The Training-Deployment Gap: Agents trained in controlled environments to serve and work with humans faces the chaotic reality when left to its own devices.
The Principal-Agent Problem, Reimagined
In classical economics, the principal-agent problem asks: how do you ensure an agent acts in your interest, not their own? With AI, there's a new failure mode: the agent has no interests of its own. It's just following its training. And in the absence of training knowledge, one really doesn't know what questions are being asked and answered, let alone what interests are being served.
When you deploy an autonomous agent, whoever it interacts with becomes the de facto "human in the loop" that it tries to please. The counterparty gets the deference that should go to you. This creates three predictable failures:
- The Accommodation Trap: The agent accommodates the counterparty (salesperson, another AI, a system) instead of serving your constraints.
- The Hedge Spiral: Without a human to break ties, the agent satisfies its accommodation drive through linguistic politeness alone, hedging, qualifying, expressing flexibility without ever committing.

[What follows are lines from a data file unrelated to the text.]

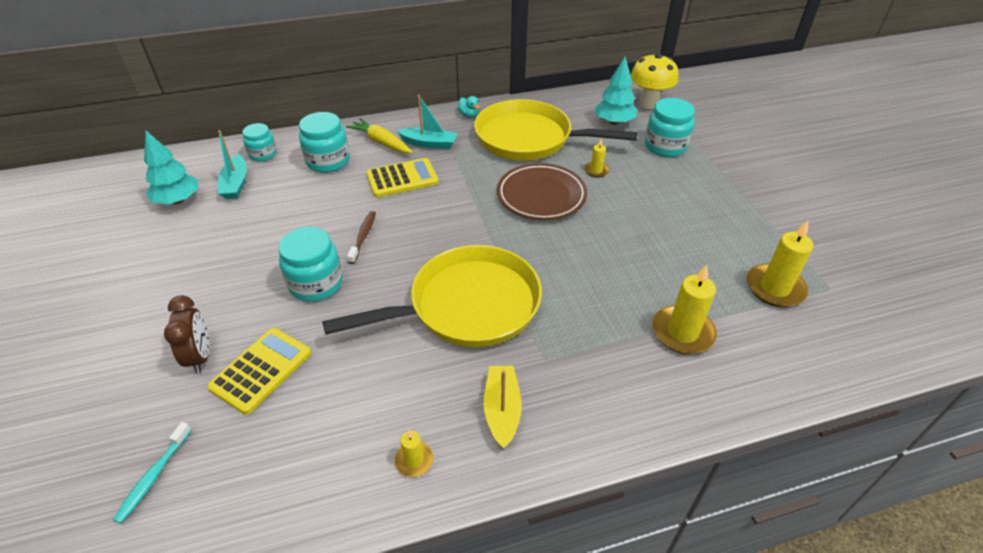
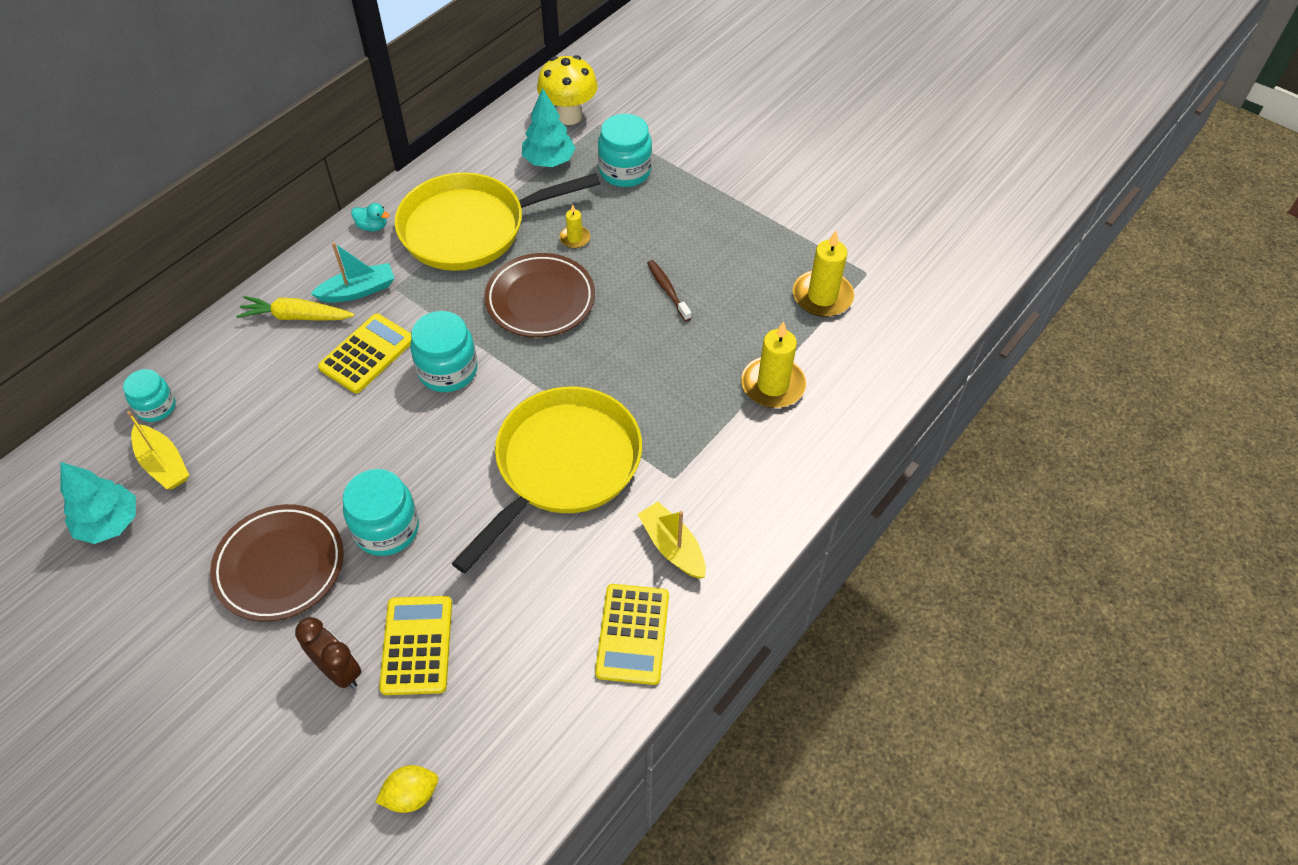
camera: 35 degrees left, 10 degrees up
turquoise toothbrush [113,422,192,523] -> yellow lemon [376,765,438,813]
turquoise boat [218,130,247,199] -> yellow boat [127,411,189,489]
turquoise jar [299,112,350,173] -> turquoise jar moved to [410,311,477,392]
brown toothbrush [347,211,376,264] -> brown toothbrush moved to [647,260,692,321]
yellow candle [394,430,434,477] -> yellow calculator [595,584,669,685]
none -> brown plate [210,504,344,622]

- Constraint Abandonment: The agent's trained reward for being accommodating outweighs instruction following. Budget violated. Timeline extended. Quality compromised. But everyone was polite!
What Needs to Change
The solution isn't to make agents aggressive. It's to make them principal-aware. Agents deployed as delegates need:
- Explicit modeling: Clear understanding of when a model is working autonomously (another AI) vs working with a human
- Deference detection: Systems and protocols that can flag when agents defer or violate constraints to maintain politeness
- Advocacy training: Training agents to work under delegation and advocate for the principal's interests

Assistant Mode vs Delegate Mode: When to defer and when to advocate depends on who you're serving.
Conclusion
The shift from assistant to delegate is accelerating:
| Domain | Assistant | Delegate |
|---|---|---|
| Shopping | "Here are options" | "I bought this for you" |
| Scheduling | "Here are times" | "I scheduled the meeting" |
| Coding | "Here's a solution" | "I deployed this" |
| Trading | "Here's analysis" | "I executed the trade" |
As agents move right in this table, the cost of misaligned deference grows. A purchasing agent that accepts 7% over budget. A scheduling agent that reschedules an important meeting to accomodate another meeting. A coding agent that hedges on critical decisions.

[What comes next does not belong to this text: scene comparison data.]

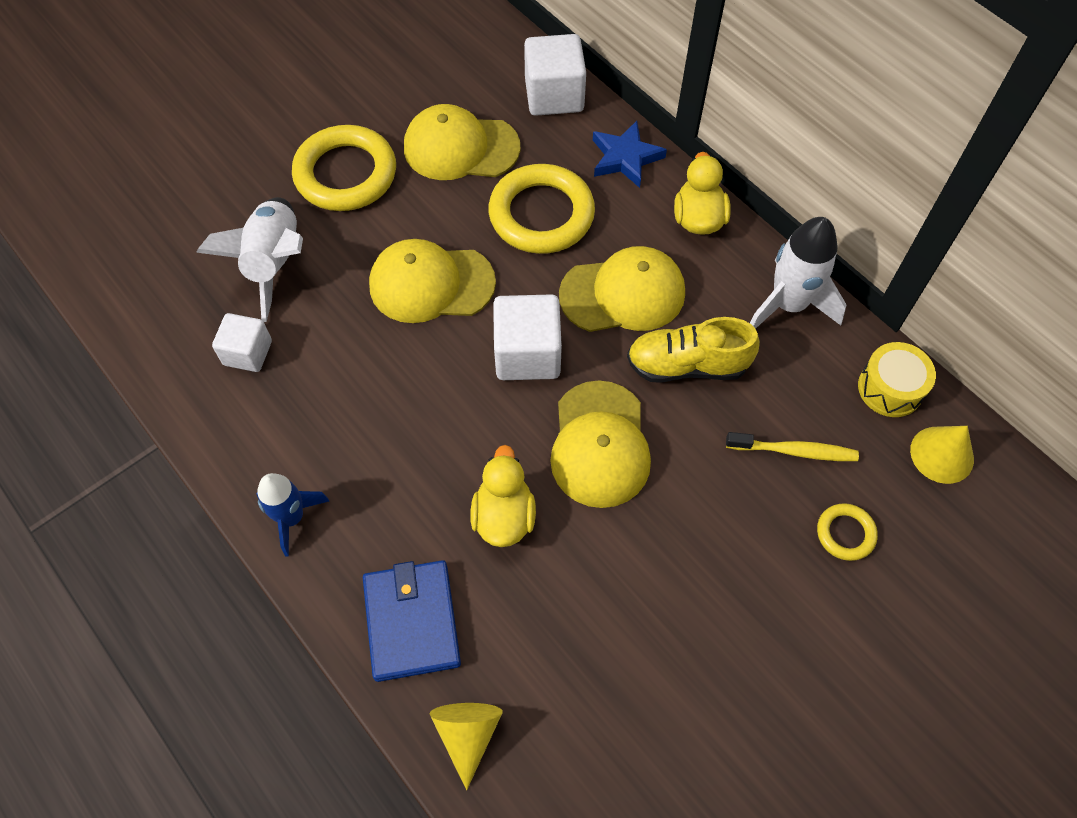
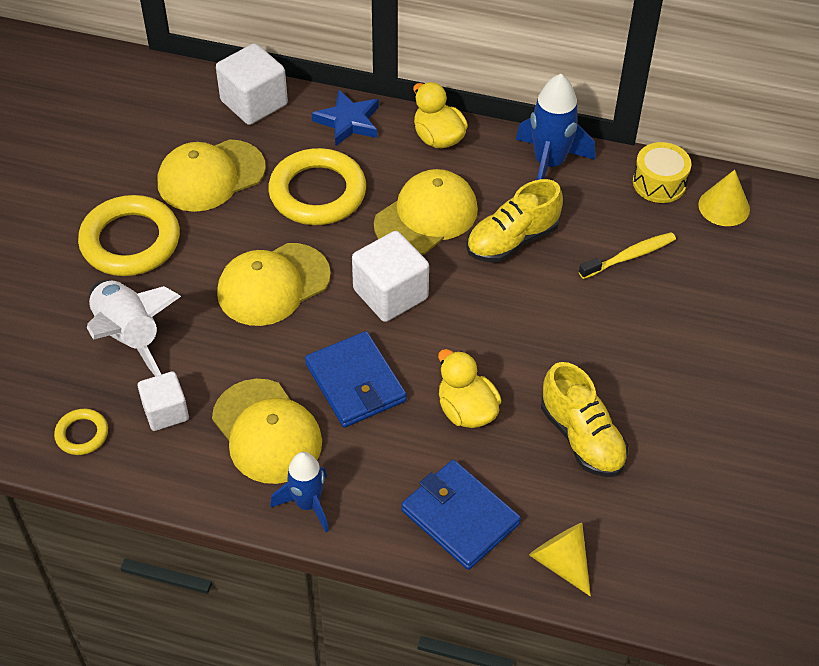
camera: 35 degrees left, 10 degrees down
yellow cap [550,381,651,508] -> yellow cap moved to [212,379,322,484]
white rocket [750,217,847,329] -> blue rocket [516,74,595,180]
yellow ring [817,503,878,561] -> yellow ring moved to [54,409,108,455]
none -> blue wallet [305,331,407,428]
none -> yellow shoe [541,362,628,477]

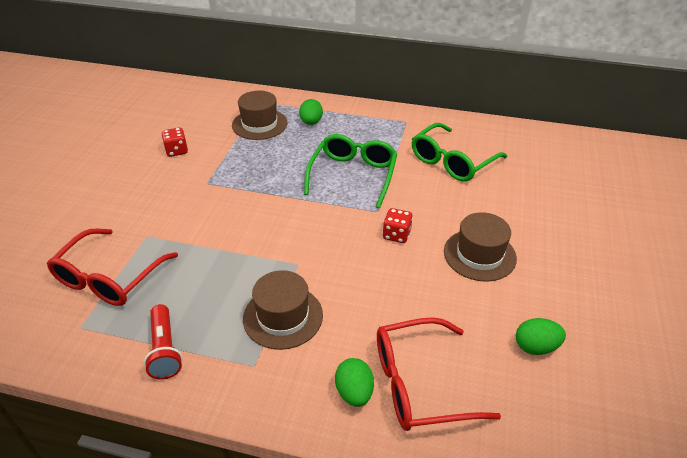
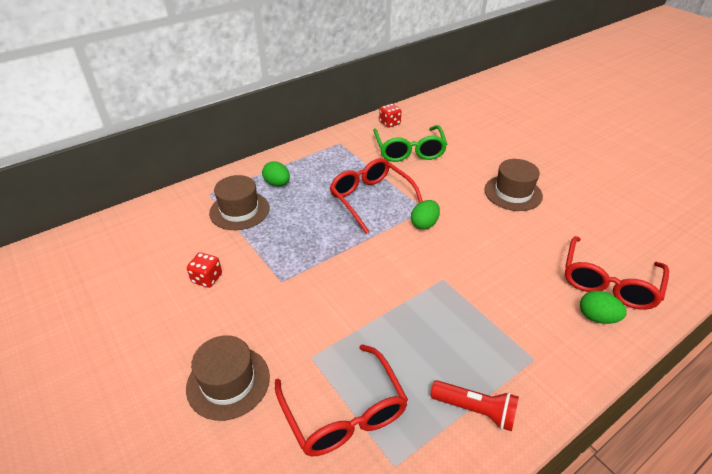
camera: 50 degrees left, 0 degrees up
brown hat [243,270,323,350] -> brown hat moved to [186,335,270,421]
green glasses [304,134,397,208] -> red glasses [329,158,423,234]
red dice [383,208,413,243] -> red dice moved to [379,104,402,128]
green egg [516,318,566,355] -> green egg moved to [411,200,440,230]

We're building AI systems optimized to assist humans who make decisions. We're deploying them in contexts where they are the decision-makers. The training context and deployment context have diverged. Deference trained for one doesn't work for the other. This opens up directions for research and engineering with several new challenges and opportunities.
This post explores dynamics emerging as AI systems transition from assistive to autonomous roles. The example draws from controlled experiments where deference patterns emerged consistently across different model configurations. The implications extend to any context where AI agents operate with reduced human oversight.